Solar cells will continue to get cheaper and more efficient as the technology is developed.
Solar cells will continue to get cheaper and more efficient as the technology is developed.

SOLAR electricity is closing in on cost parity with that generated from fossil fuels and conventional power stations, according to a report released in late October by Deutsche Bank. The analysis follows an International Energy Agency (IEA) report in September predicting the dominance of solar in electricity generation by 2050.
The Deutsche Bank report, by solar energy analyst Vishal Shah, outlines a trajectory for solar energy to go mainstream in the US far earlier than conventional wisdom suggested. Specifically, for solar to be the same price or cheaper than average electricity bill prices in 47 US states by 2016.
One reason for solar’s likely dominance is that it just gets cheaper and more efficient over time, as the technology gets better. Fossil fuels, on the other hand, follow the opposite trajectory.

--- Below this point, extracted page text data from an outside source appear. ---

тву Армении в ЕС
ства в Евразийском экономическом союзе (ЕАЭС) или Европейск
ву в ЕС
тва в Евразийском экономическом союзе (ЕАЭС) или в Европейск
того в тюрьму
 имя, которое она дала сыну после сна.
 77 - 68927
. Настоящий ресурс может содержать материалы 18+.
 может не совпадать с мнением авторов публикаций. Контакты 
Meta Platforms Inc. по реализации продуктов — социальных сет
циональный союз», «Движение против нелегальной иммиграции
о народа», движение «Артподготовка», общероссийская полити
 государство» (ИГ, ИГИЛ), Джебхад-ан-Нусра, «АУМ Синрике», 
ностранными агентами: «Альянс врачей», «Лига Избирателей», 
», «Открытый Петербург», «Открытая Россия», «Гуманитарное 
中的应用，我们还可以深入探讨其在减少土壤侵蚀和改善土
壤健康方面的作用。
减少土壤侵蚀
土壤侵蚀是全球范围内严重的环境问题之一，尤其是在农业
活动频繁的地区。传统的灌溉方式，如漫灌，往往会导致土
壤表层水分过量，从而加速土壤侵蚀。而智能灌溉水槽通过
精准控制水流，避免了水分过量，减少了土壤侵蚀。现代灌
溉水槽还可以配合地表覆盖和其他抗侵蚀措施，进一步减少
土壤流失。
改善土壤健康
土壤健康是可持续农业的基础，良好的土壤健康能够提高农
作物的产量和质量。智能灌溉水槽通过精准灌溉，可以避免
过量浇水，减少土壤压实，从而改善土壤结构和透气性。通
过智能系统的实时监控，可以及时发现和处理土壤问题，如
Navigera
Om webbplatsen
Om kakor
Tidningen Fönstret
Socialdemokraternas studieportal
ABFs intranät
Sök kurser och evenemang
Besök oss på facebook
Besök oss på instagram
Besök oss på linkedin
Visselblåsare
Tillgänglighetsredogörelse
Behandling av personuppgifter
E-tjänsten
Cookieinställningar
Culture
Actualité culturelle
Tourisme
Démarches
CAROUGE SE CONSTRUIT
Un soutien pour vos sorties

In fact, solar has reached grid parity already, in 10 US states that account for 90 percent of the country’s solar electricity production.
The report says that the 1GW of solar installations completed in 2013 is set to rise six fold by 2016. At the same time the cost of finance for solar projects will fall, from between seven and nine per cent to around 5.4 per cent by 2015, which should provide a boost for emerging financing models such as yieldcos and solar loans.
A report by the IEA – a key regulatory body for the global energy industry – in September said solar photovoltaic (PV) systems could generate up to 16 percent of the world’s electricity by 2050, while solar thermal electricity (STE) – from “concentrating” solar power plants – could provide a further 11 percent.
Solar photovoltaic (PV) is the fastest growing renewable energy technology in the world.